MoveToArgentina

Guide

Savings: the cushion you need for a move to Argentina

Savings don't grant residency by themselves, but they decide how calm your first year will be. Let's add up the starting budget and figure out where that money should live.

One-off costs of the first months

The first weeks are the most expensive: housing, paperwork and setting up all run in parallel. The typical starting list:

  • Flights and luggage for the whole family
  • Rental deposit and prepayment — often 1–2 months up front
  • Paperwork: apostilles, sworn translations, migration fees
  • Setting up: furniture, appliances, SIM cards, first insurance payments

How many months of living to reserve

A working benchmark is a reserve of 6–12 months of living costs on top of the one-off expenses. Comfortable living in Argentina costs well below US or Israeli levels, so the same sum stretches further — but pad for currency swings and inflation, which are part of the landscape here.

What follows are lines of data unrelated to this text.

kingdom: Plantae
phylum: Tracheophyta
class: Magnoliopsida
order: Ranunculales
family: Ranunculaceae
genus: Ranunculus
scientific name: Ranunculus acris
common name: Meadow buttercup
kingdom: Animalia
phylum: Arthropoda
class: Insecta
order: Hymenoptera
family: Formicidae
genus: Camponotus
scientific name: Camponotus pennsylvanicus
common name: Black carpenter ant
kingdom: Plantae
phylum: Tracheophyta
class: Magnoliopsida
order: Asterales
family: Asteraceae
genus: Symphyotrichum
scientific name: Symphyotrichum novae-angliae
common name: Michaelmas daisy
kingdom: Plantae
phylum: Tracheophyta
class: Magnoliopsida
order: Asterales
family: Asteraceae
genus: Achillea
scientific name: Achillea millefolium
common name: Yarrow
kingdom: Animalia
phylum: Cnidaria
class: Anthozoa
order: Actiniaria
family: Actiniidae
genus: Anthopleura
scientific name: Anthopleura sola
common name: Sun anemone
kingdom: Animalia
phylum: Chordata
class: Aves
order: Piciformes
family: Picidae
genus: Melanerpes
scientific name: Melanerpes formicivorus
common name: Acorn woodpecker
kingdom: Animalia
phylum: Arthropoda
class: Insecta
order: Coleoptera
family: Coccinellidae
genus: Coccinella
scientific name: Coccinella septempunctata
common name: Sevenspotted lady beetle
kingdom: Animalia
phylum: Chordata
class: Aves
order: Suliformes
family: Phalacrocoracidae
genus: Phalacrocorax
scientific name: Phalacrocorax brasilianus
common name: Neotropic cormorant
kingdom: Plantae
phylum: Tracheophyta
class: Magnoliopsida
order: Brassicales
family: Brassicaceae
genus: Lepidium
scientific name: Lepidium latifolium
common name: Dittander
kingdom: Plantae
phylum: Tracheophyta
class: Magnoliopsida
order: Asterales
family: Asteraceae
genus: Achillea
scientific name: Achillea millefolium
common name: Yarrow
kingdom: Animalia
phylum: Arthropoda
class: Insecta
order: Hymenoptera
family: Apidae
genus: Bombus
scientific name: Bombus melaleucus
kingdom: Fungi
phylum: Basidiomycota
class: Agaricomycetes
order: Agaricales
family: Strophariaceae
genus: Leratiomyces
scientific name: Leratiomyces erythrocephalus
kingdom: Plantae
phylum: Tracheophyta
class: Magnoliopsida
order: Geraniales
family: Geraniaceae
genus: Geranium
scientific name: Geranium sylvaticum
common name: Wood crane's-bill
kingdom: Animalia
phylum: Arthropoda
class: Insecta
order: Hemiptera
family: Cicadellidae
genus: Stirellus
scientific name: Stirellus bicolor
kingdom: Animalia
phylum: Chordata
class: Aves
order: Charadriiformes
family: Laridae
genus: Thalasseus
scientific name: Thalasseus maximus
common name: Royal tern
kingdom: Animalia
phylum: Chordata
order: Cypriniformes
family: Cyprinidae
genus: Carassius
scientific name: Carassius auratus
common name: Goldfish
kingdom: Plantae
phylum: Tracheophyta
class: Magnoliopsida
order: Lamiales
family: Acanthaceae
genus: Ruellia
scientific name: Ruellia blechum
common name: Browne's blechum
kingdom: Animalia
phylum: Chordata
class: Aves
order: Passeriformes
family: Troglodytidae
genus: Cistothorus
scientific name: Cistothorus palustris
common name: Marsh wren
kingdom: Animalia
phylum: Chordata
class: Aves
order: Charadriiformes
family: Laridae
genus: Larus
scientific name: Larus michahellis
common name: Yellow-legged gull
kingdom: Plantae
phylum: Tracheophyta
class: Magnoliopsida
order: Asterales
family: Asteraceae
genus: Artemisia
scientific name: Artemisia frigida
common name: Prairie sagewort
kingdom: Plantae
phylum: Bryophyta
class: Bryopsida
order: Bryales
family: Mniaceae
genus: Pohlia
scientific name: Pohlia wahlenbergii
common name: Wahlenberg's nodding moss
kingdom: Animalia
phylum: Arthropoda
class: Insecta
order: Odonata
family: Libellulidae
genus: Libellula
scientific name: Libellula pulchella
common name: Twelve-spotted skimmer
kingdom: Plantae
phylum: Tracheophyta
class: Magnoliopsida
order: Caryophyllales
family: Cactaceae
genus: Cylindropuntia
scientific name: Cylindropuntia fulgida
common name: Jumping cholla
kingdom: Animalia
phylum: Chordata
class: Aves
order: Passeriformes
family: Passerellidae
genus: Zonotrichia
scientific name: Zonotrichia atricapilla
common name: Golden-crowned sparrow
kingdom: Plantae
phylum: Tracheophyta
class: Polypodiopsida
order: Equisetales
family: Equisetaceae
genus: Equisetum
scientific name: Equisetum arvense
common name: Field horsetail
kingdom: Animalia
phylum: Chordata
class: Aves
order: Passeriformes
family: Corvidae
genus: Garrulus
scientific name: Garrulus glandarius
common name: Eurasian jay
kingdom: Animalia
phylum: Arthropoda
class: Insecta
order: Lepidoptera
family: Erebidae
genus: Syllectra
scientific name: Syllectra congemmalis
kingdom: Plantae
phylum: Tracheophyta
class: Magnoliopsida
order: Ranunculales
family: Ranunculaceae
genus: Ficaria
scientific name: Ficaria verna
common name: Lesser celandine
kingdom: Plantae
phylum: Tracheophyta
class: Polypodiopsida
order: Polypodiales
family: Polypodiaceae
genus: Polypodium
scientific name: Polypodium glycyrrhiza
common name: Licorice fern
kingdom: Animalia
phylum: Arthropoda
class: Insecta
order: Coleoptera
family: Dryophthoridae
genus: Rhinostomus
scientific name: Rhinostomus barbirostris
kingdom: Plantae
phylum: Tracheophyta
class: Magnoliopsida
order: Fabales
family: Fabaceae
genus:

If your route is rentista residency, remember: savings don't replace the required monthly income stream — they only back it up.

Where to keep the money

The golden rule: don't bring everything to Argentina. The core capital usually stays in accounts and brokerages back home, and you transfer a month or two's worth at a time — via Western Union, crypto, or foreign cards that work at a favorable rate. An Argentine account comes after the DNI and is useful for rent and local payments, but keeping savings in pesos makes little sense.